Ce dimanche de juillet, cinquante-quatre ans après la mort du soldat, le petit-fils est venu lire sur la stèle n°10, carré G, le nom de son grand-père.
De loin, je l’ai vu se pencher sur la pierre gravée, « Hâda Kabr el-merhoum, Voici la tombe du défunt.
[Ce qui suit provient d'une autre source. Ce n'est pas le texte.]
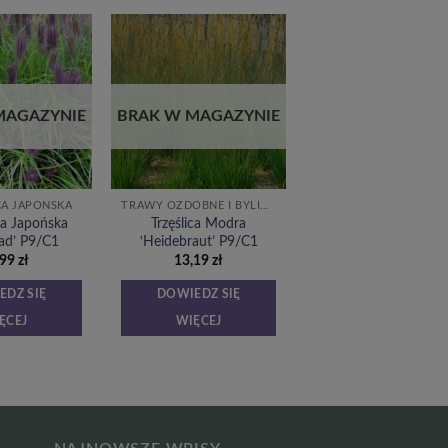
Dodaj
Dodaj
do
do
listy
listy
życzeń
życzeń
MAGAZYNIE
BRAK W MAGAZYNIE
CA JAPOŃSKA
TRAWY OZDOBNE I BYLINY
ca Japońska
Trzęślica Modra
ad’ P9/C1
‘Heidebraut’ P9/C1
,99
zł
13,19
zł
EDZ SIĘ
DOWIEDZ SIĘ
ĘCEJ
WIĘCEJ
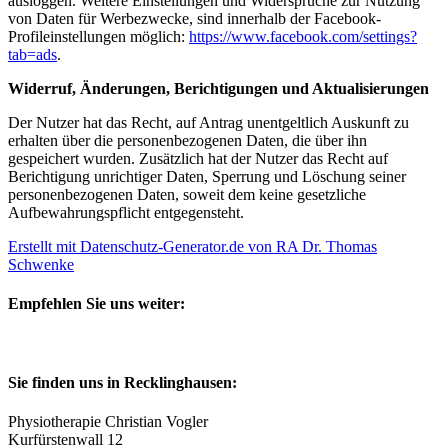
ausloggen. Weitere Einstellungen und Widersprüche zur Nutzung
von Daten für Werbezwecke, sind innerhalb der Facebook-
Profileinstellungen möglich:
https://www.facebook.com/settings?
tab=ads
.
Widerruf, Änderungen, Berichtigungen und Aktualisierungen
Der Nutzer hat das Recht, auf Antrag unentgeltlich Auskunft zu
erhalten über die personenbezogenen Daten, die über ihn
gespeichert wurden. Zusätzlich hat der Nutzer das Recht auf
Berichtigung unrichtiger Daten, Sperrung und Löschung seiner
personenbezogenen Daten, soweit dem keine gesetzliche
Aufbewahrungspflicht entgegensteht.
Erstellt mit Datenschutz-Generator.de von RA Dr. Thomas
Schwenke
Empfehlen Sie uns weiter:
Sie finden uns in Recklinghausen:
Physiotherapie Christian Vogler
Kurfürstenwall 12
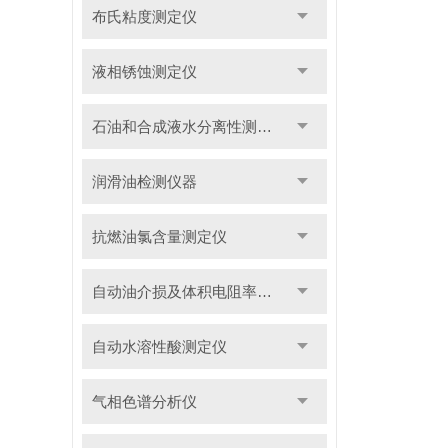
布氏粘度测定仪
液相锈蚀测定仪
石油和合成液水分离性测定仪
润滑油检测仪器
抗燃油氯含量测定仪
自动油介损及体积电阻率测定仪
自动水溶性酸测定仪
气相色谱分析仪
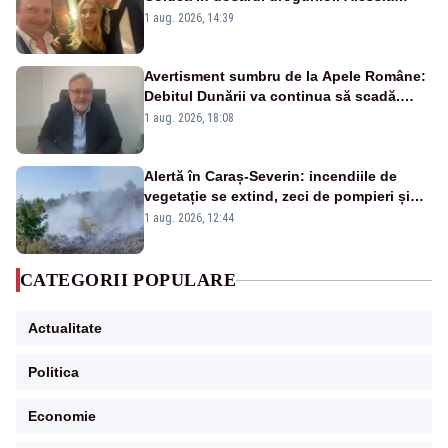
Păcuraru explică decizia magistraților
1 aug. 2026, 14:39
Avertisment sumbru de la Apele Române:
Debitul Dunării va continua să scadă.
Cernavodă s-ar putea închide în 4 zile
1 aug. 2026, 18:08
Alertă în Caraș-Severin: incendiile de
vegetație se extind, zeci de pompieri și
silvicultori se luptă cu flăcările - VIDEO
1 aug. 2026, 12:44
CATEGORII POPULARE
Actualitate
Politica
Economie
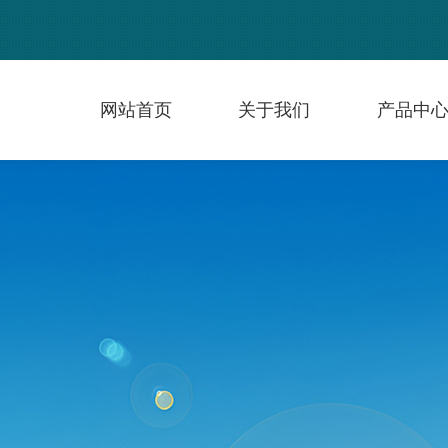
网站首页
关于我们
产品中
Djilali K. Soldat 17 RTA, mort pour la France le 25 05 1940. Classe 1928 ».
Abdelhamid est resté immobile sous le soleil un long moment, penché sur l’inscription, il écoutait.
Que se sont-ils dit ? Votre fils, Madame, n’est pas très causant, à moi il n’a rien déclaré, mais, quittant le cimetière, je l’ai vu entrer dans une cabine téléphonique et composer un numéro pour l’Algérie ; c’est à vous qu’il souhaitait parler.
Alors, des plaines Picardes, quelque chose de mystérieux et de grave s’est élevé dans l’air et a rejoint la terre algérienne où on l’attendait. Du grand-père à sa fille restée au douar, le petit-fils servait d’ange messager.
Peut-être, Madame, à l’autre bout du fil, avez-vous murmuré la prière des morts pour le repos éternel.
De Djilali, rien n’était revenu au douar avant ce jour. Aucun objet ne fut remis à la famille. Il n’avait pas écrit. Vivant, il aurait raconté à ses enfants sa guerre en terre de France. Mort il disparut totalement. Sa femme et ses quatre enfants attendirent des nouvelles. On leur envoya l’acte de décès. Puis sa veuve mourut. Les quatre orphelins furent recueillis par les proches.
Vous Halima, l’aînée, vous aviez quatorze ans, vous avez épousé Abdelkader votre cousin, ce qui permit à l’administration française de vous refuser la pension d’orpheline de guerre à laquelle vous auriez pu prétendre, au motif qu’à la date où vous avez entamé les démarches auprès du Ministère des Anciens Combattants, en 1950, vous étiez mariée. La procédure dura quarante-trois ans.
Ce ne fut que le 5 novembre 1993 que le Conseil d’Etat rendit enfin son verdict et débouta définitivement les enfants de Djilali.
Entre-temps, Abdelhamid le petit-fils était né, avait grandi, et, à vingt ans passés, était venu chercher sa vie dans le pays où son grand-père avait perdu la sienne. Tout cela, sans cris, doucement, au fil des jours, des décennies, une génération suivant l’autre avec l’oubli des êtres.
Le grand-père est mort français, le petit-fils arrive étranger sans que ni l’un ni l’autre ne l’aient voulu, sans que ni l’un ni l’autre ne l’aient compris.
C’est ce que je devais vous écrire, Madame Halima, tout simplement, parce que votre fils, comme son grand-père, n’est pas très causant.